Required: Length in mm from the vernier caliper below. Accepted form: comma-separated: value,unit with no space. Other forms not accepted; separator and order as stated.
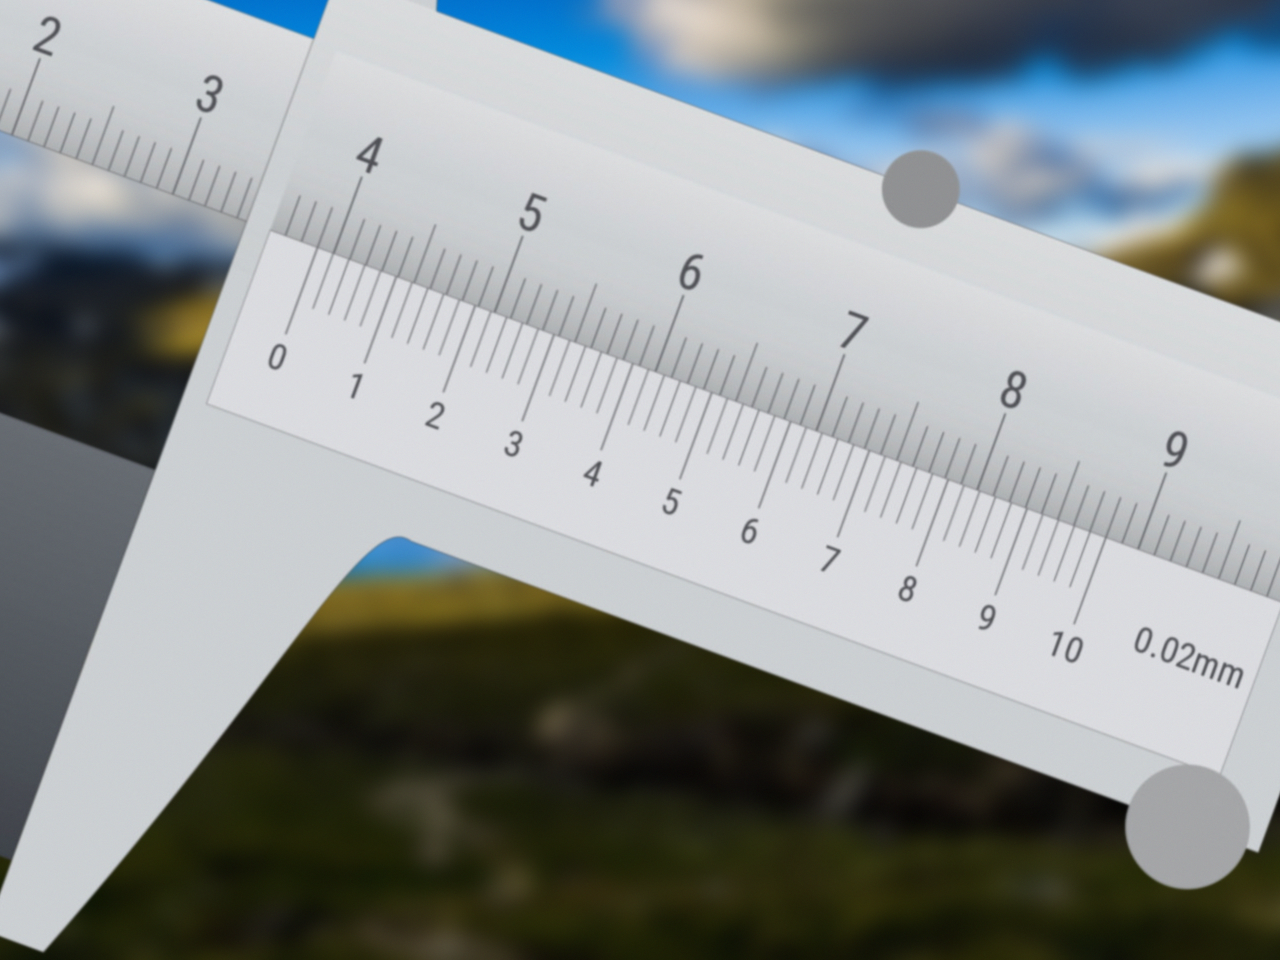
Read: 39.0,mm
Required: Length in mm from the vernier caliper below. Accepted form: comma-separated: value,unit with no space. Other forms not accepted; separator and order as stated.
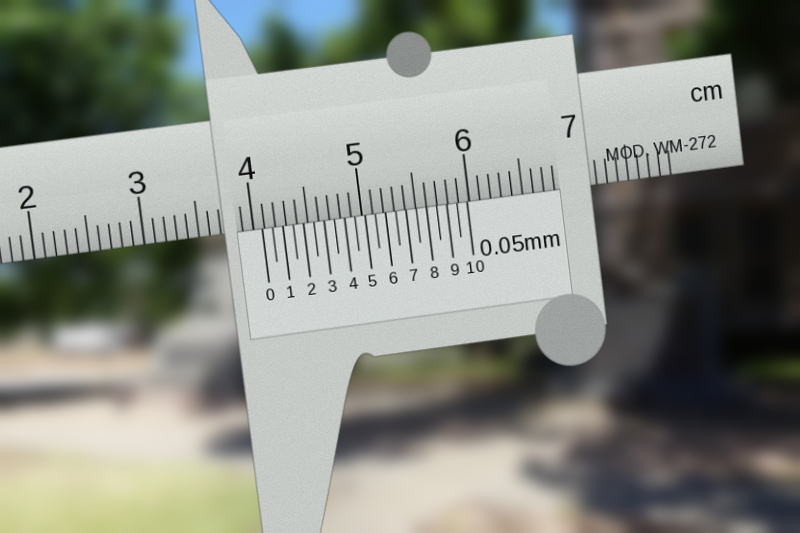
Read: 40.8,mm
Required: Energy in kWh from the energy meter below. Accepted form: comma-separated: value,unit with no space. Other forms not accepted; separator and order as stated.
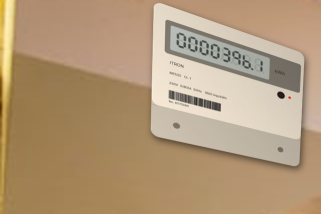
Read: 396.1,kWh
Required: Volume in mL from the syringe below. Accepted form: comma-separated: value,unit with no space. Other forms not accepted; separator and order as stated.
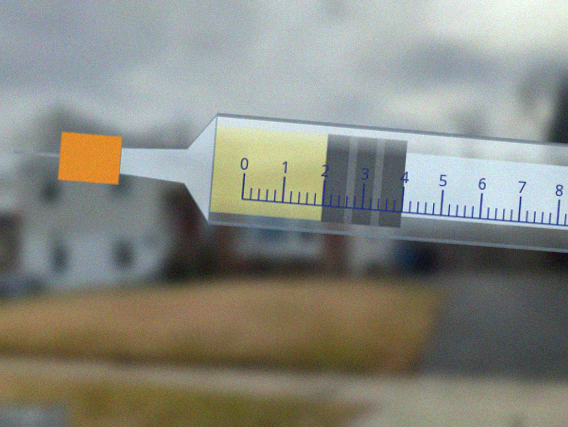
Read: 2,mL
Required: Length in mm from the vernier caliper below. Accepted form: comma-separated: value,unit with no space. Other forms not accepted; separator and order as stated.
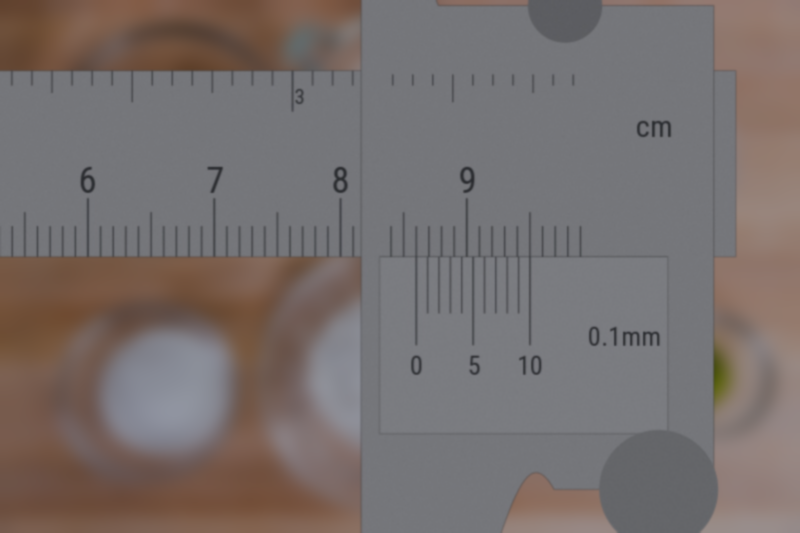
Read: 86.0,mm
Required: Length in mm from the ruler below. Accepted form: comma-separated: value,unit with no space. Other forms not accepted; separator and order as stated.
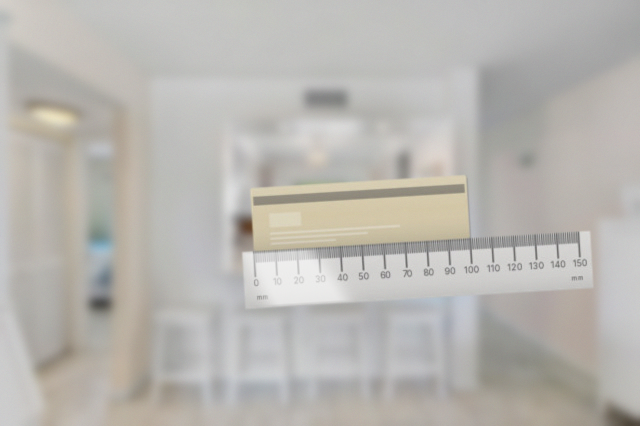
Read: 100,mm
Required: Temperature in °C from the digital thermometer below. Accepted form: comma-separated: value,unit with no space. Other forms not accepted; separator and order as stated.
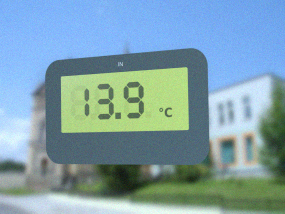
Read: 13.9,°C
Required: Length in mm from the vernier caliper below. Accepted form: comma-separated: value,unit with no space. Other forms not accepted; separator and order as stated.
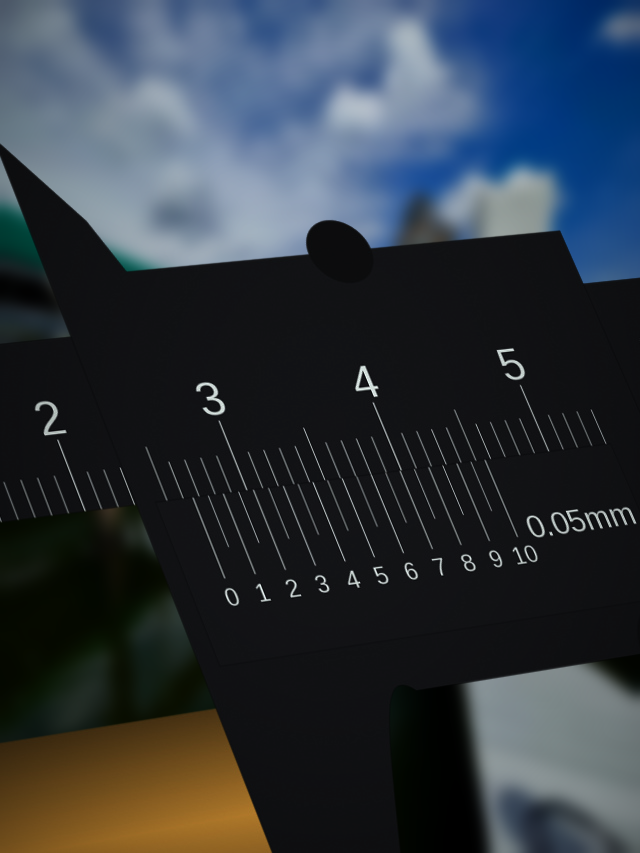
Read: 26.6,mm
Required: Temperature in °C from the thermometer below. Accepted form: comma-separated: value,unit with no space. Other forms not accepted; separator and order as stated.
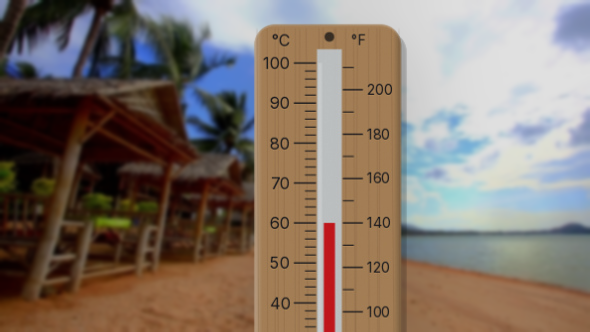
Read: 60,°C
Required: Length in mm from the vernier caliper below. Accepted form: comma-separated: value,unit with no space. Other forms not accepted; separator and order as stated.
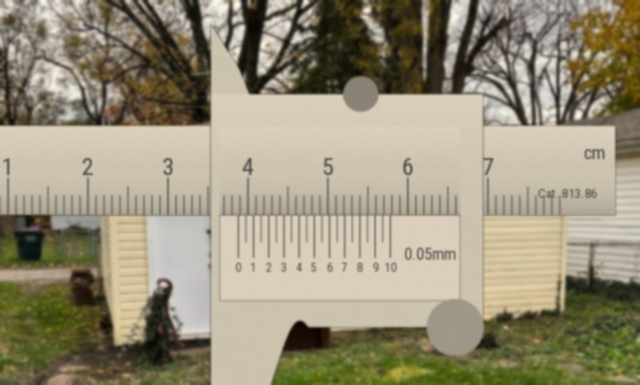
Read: 38.8,mm
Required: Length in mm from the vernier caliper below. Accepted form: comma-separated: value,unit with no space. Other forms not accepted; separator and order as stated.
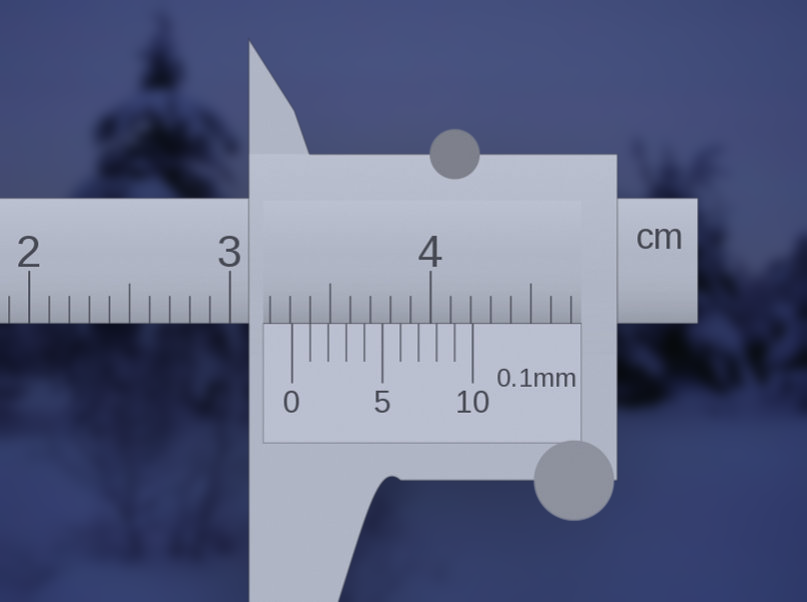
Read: 33.1,mm
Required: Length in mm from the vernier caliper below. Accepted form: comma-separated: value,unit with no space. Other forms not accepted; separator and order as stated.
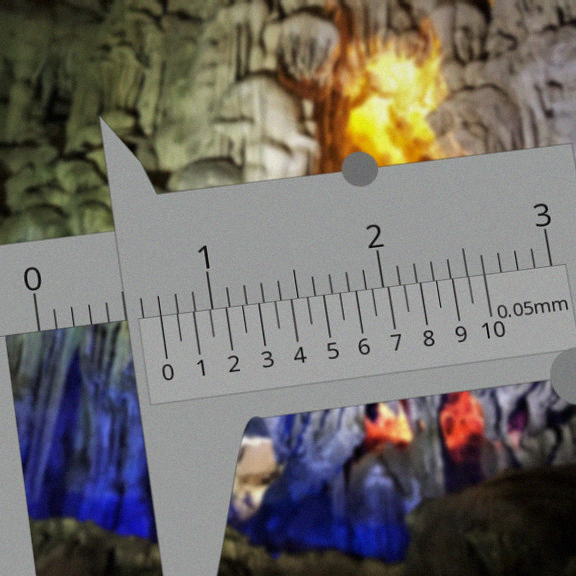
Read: 7.0,mm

§

_ASSIGNMENT:_
Render the listing above, from its first line through the line containing "Read: 86.0,mm", as a Markdown table with the columns Row, holding the row number, and Line, holding the text. Omit blank lines and the pictures.

_YOUR SOLUTION:_
| Row | Line |
|---|---|
| 1 | Required: Length in mm from the vernier caliper below. Accepted form: comma-separated: value,unit with no space. Other forms not accepted; separator and order as stated. |
| 2 | Read: 39.0,mm |
| 3 | Required: Length in mm from the vernier caliper below. Accepted form: comma-separated: value,unit with no space. Other forms not accepted; separator and order as stated. |
| 4 | Read: 40.8,mm |
| 5 | Required: Energy in kWh from the energy meter below. Accepted form: comma-separated: value,unit with no space. Other forms not accepted; separator and order as stated. |
| 6 | Read: 396.1,kWh |
| 7 | Required: Volume in mL from the syringe below. Accepted form: comma-separated: value,unit with no space. Other forms not accepted; separator and order as stated. |
| 8 | Read: 2,mL |
| 9 | Required: Length in mm from the vernier caliper below. Accepted form: comma-separated: value,unit with no space. Other forms not accepted; separator and order as stated. |
| 10 | Read: 86.0,mm |